Un « ras le bol ». Le 23 juin le SNPES-PJJ-FSU a appelé à la grève dans les services de la protection judiciaire de la jeunesse (PJJ). Le syndicat, majoritaire au comité technique central, dénonce en particulier les manques de la prime « Ségur », attribuée aux travailleurs sociaux du ministère par décret en avril dernier. Une revalorisation promise par le Premier ministre à l’époque qui avait annoncé l’élargissement de la revalorisation à l’ensemble des travailleurs sociaux.

« C’est vrai qu’on n’a pas eu trop à se battre pour l’avoir, cette prime », confie aux ASH Sonia Ollivier, co-secrétaire nationale du syndicat. Seulement voilà : il ne s’agit pour l’instant que d’une prime. « Elle peut disparaître à tout moment, elle est imposable et ne compte pas pour la retraite, poursuit-elle. Pour nous, ça ressemble un peu à un leurre en attendant le dégel du point d’indice. »

Un contexte de travail « très compliqué »

Certes, les éducateurs et éducatrices ne boudent pas ce coup de pouce de 183 euros. Mais c’est peu par rapport au contexte de travail « très compliqué » qu’ils et elles semblent subir. « On est sous pression de la politique répressive, raconte Sonia Ollivier. La réforme du code de la justice pénale des mineurs, on nous l’impose à marche forcée avec des gros changements sur le sens de nos missions. Et puis il y a aussi la réforme de la fonction publique, qui est venue ancrer des réformes managériales, avec de la dématérialisation des procédures ».

En première ligne face à ces bouleversements, les adjoint.e.s administratives, environ 900 à la PJJ, les moins bien rémunéré.e.s de la catégorie C. Et c’est bien pour elles (1) que le SNPES-PJJ-FSU a notamment lancé son appel à la mobilisation : « C’est le premier maillon, explique Sonia Ollivier.
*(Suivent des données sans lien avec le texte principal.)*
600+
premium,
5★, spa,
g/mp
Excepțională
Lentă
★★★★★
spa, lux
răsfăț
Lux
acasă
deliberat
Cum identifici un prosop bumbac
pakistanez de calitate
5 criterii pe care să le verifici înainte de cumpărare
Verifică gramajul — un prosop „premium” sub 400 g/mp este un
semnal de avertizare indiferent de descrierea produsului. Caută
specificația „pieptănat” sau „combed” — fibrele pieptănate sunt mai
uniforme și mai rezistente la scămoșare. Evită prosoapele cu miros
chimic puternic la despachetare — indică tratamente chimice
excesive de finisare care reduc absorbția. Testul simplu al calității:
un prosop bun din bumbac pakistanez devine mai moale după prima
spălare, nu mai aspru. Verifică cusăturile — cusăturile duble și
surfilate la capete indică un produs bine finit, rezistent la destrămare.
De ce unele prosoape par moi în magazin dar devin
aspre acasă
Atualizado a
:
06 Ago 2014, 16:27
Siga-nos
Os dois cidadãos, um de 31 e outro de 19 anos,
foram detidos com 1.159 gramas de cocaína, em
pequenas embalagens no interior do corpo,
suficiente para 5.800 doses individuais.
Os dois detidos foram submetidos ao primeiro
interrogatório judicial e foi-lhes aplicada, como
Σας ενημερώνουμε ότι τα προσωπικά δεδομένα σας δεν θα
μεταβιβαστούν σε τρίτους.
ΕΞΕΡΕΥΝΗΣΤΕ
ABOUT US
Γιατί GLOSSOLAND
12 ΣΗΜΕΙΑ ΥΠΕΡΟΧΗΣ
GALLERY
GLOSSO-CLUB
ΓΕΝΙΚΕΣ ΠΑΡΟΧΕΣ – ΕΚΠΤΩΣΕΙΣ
Ce sont elles qui affrontent la colère des enfants qui appellent le service, ou viennent sur place. »

La CFDT-PJJ pour un élargissement limité

En mai dernier, dans un communiqué, la CFDT-PJJ avait elle aussi appelé à un élargissement de cette prime aux adjointes administratives. Le syndicat avait jugé la situation « injuste et irrespectueuse à leur endroit ».

Cependant, contrairement au SNPES, la CFDT ne demande pas l’élargissement complet de la prime, comme aux formateurs, formatrices et directeurs et directrices des services : « On essaie d’aller sur des points qu’on estime justifiés et pour lesquels une négociation est possible, nous explique Eric Achard, secrétaire national. Les adjointes administratives participent pleinement à la prise en charge, pour cela elles devraient avoir droit à la prime, mais elles ne l’ont pas eue, alors que les adjoints techniques l’ont obtenu ». La  CFDT-PJJ est attachée à ce que seuls les postes qui sont directement au contact des enfants dans les établissements et les services bénéficient de la revalorisation.

De son côté, l'UNSa-SPJJ, sans approuver complètement la grève, appelle lui aussi à la « mobilisation ». Comme le SNPES, il demande un élargissement complet de la prime.

Le ministère a promis que la revalorisation « Ségur » sera à terme concrétisée par un complément de traitement indiciaire, en principe début 2023. Contrairement à la prime, qui n'était qu'un point d'étape, il est beaucoup plus pérenne et compte pour la retraite. Les prochains mois seront décisifs.

(1) La quasi-totalité de ces postes sont occupés par des femmes.